Huang Hervé, Okamoto Yoshikazu, Yokoo Hideaki, Heppner Frank L, Vital Anne, Fevre-Montange Michelle, Jouvet Anne, Yonekawa Yasuhiro, Lazaridis Emmanuel N, Kleihues Paul, Ohgaki Hiroko
International Agency for Research on Cancer (IARC), 150 Cours Albert-Thomas, F-69372 Lyon Cedex 08, France.
Oncogene. 2004 Aug 5;23(35):6012-22. doi: 10.1038/sj.onc.1207781.
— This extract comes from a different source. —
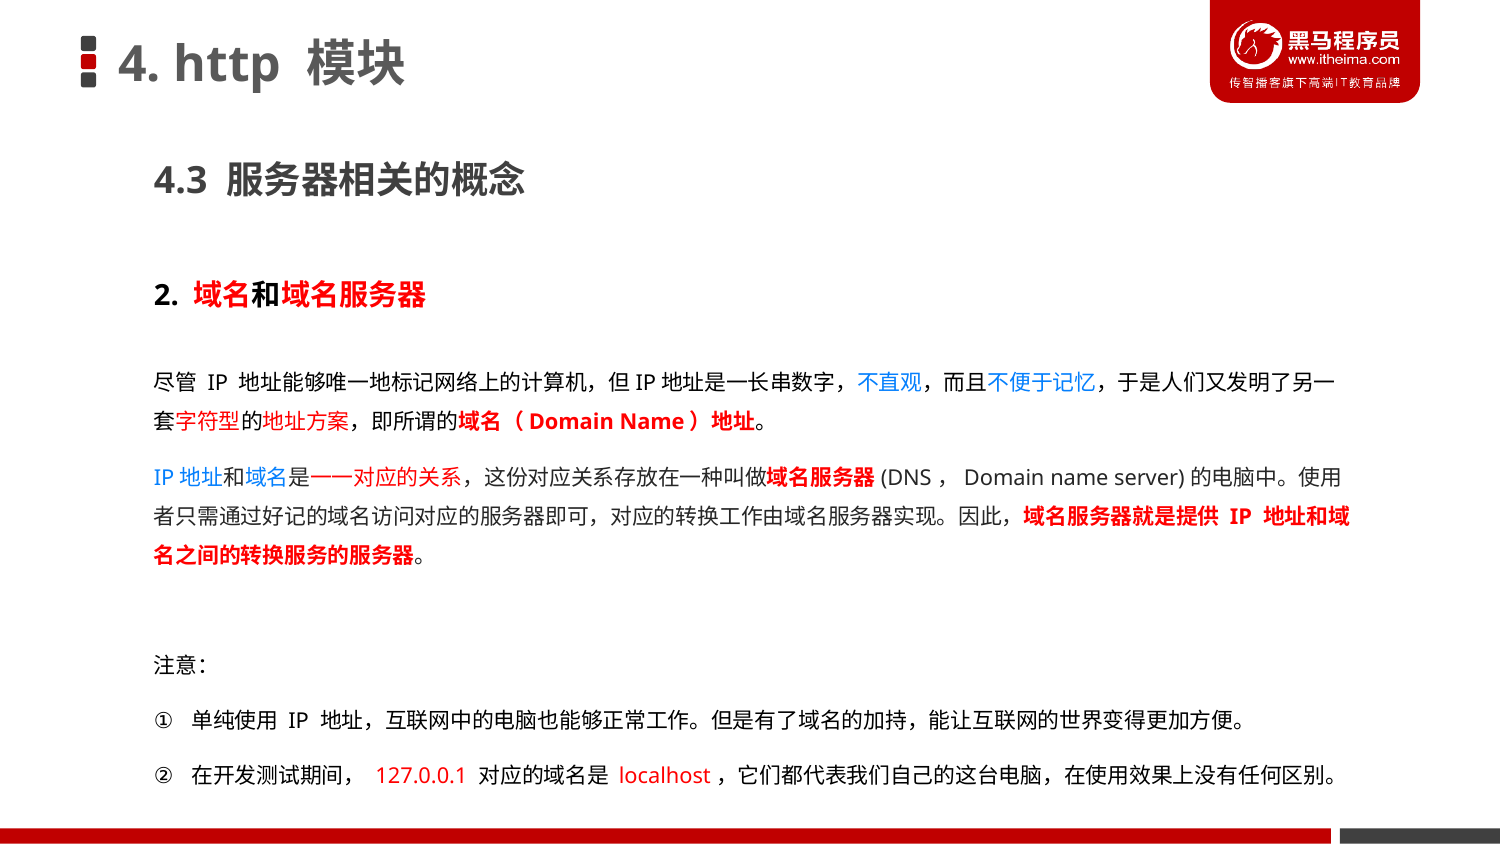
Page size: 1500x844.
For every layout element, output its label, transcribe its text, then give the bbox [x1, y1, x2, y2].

The histological diagnosis of low-grade astrocytomas and oligodendrogliomas (WHO grade II) is often challenging, particularly in cases that show both astrocytic and oligodendroglial differentiation. We carried out gene expression profiling on 17 oligodendrogliomas (93% with LOH 1p and/or 19q) and 15 low-grade astrocytomas (71% with a TP53 mutation), using a cDNA array containing 1176 cancer-related genes. In oligodendrogliomas, 40 genes showed on average higher expression (at least a two-fold increase) than in astrocytomas, including DES, TDGF1, TGF-beta, GABA-BR1A, Histone H4, CDKN1A, PCDH43, Rho7 and Jun-D, while 39 genes were expressed at lower levels (at least a two-fold decrease), including JNK2, ITGB4, JNK3A2, RhoC, IFI-56K, AAD14 and EGFR. Immunohistochemistry revealed nuclear staining of Jun-D in oligodendrogliomas, in contrast to the immunoreactivity of cytoplasm and cell processes in low-grade astrocytomas. Partial least-squares analysis of the 79 genes at least two-fold differentially expressed between oligodendrogliomas and low-grade astrocytomas demonstrated perfect separation of oligodendrogliomas from low-grade astrocytomas and normal cerebral white matter. Clustering analysis based on the entire gene set divided the 17 subjects with oligodendrogliomas into two subgroups with significantly different survival (log-rank test, P=0.0305; survival to 5-years, 80 vs 0%, P=0.048). These results demonstrate that oligodendrogliomas and low-grade astrocytomas differ in their gene expression profiles, and that there are subgroups of oligodendroglioma with distinct expression profiles related to clinical outcome.
低级别星形细胞瘤和少突胶质细胞瘤(世界卫生组织二级)的组织学诊断通常具有挑战性,尤其是在那些显示星形细胞和少突胶质细胞分化的病例中。我们使用包含1176个癌症相关基因的cDNA阵列,对17例少突胶质细胞瘤(93%伴有1p和/或19q杂合性缺失)和15例低级别星形细胞瘤(71%伴有TP53突变)进行了基因表达谱分析。在少突胶质细胞瘤中,40个基因平均表达水平比星形细胞瘤高(至少增加两倍),包括结蛋白(DES)、畸胎瘤衍生生长因子1(TDGF1)、转化生长因子-β(TGF-beta)、γ-氨基丁酸B受体1A(GABA-BR1A)、组蛋白H4、细胞周期蛋白依赖性激酶抑制剂1A(CDKN1A)、原钙黏蛋白43(PCDH43)、Rho7和Jun-D,而39个基因表达水平较低(至少降低两倍),包括应激活化蛋白激酶2(JNK2)、整合素β4(ITGB4)、JNK3A2、RhoC、干扰素诱导蛋白56K(IFI-56K)、醛脱氢酶家族1成员4(AAD14)和表皮生长因子受体(EGFR)。免疫组织化学显示,Jun-D在少突胶质细胞瘤中呈核染色,而在低级别星形细胞瘤中呈细胞质和细胞突起免疫反应。对少突胶质细胞瘤和低级别星形细胞瘤之间至少两倍差异表达的79个基因进行偏最小二乘法分析,结果显示少突胶质细胞瘤与低级别星形细胞瘤以及正常脑白质完全分离。基于整个基因集的聚类分析将17例少突胶质细胞瘤患者分为两个亚组,其生存率有显著差异(对数秩检验,P = 0.0305;5年生存率,80%对0%,P = 0.048)。这些结果表明,少突胶质细胞瘤和低级别星形细胞瘤在基因表达谱上存在差异,并且少突胶质细胞瘤存在与临床结局相关的具有不同表达谱的亚组。